La reacción de las autoridades no se hizo esperar y, en visita al convento de los dominicos, emplazaron a los sacerdotes a retractarse durante la homilía del domingo siguiente, 28 de diciembre, de lo que consideraron una afrenta. La respuesta de los dominicos consistió, por lo contrario, en ratificar los términos de su vehemente denuncia, nueva vez con la fogosa oratoria de Fray Antón de Montesinos, en aquel púlpito que hizo palpitar el corazón del Padre Las Casas, un encomendero que luego tomó los hábitos y gracias al cual hoy sabemos de aquel inmarsecible capítulo de la conquista española.
Lo que quisiera resaltar de este hito es, en primer lugar, la firmeza y el coraje de aquellos sacerdotes que, rubricando con tinta sagrada la conciencia de la época, mantuvieron, sin doblegarse ante el poder, sus convicciones y su decisión de defender la dignidad que Dios regaló a cada ser humano, sin discriminación de ningún tipo.
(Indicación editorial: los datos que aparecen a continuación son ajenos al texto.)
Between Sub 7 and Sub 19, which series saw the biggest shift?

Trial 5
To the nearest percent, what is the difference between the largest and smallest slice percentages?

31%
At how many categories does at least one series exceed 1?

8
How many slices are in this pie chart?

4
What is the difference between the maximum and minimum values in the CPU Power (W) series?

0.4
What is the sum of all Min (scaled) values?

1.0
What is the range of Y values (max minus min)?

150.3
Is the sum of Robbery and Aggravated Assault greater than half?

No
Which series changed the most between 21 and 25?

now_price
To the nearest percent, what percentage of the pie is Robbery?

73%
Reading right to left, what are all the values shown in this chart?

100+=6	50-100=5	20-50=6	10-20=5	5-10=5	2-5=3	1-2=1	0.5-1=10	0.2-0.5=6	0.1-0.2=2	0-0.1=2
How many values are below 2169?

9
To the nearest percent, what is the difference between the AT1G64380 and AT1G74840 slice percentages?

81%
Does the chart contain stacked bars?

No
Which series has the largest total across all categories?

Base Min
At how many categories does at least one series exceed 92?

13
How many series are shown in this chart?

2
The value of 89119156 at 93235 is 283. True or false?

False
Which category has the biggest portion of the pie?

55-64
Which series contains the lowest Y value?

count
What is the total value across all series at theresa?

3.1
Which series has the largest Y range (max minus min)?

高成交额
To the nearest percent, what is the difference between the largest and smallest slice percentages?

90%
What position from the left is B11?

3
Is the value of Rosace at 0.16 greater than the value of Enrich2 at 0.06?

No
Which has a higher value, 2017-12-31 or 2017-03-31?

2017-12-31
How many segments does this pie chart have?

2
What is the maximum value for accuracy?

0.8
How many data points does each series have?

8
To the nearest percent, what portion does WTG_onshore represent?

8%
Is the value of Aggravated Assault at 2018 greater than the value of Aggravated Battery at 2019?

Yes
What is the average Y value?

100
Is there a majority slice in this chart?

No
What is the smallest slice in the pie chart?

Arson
En segundo lugar, salta a la vista la doble moral de la clase gobernante de entonces, permeada por aquel discurso que cuestionaba las tartufadas de los que utilizaban la casa del Altísimo como manto con el que ocultaban su verdadero credo hundido en el estiércol del trato cruel al prójimo: a Dios orando y con el mazo dando.
Finalmente, "La voz que clama en el desierto", como fue titulado el sermón (de ahí la estatua simulando un grito), aún en nuestros días, coloca a la clase política ante el desafío de garantizar el respeto a la dignidad y los Derechos Humanos de aquellos cuyo clamor por una sociedad más justa se ahoga entre los intersticios de un crecimiento económico que demanda una prosperidad mejor compartida.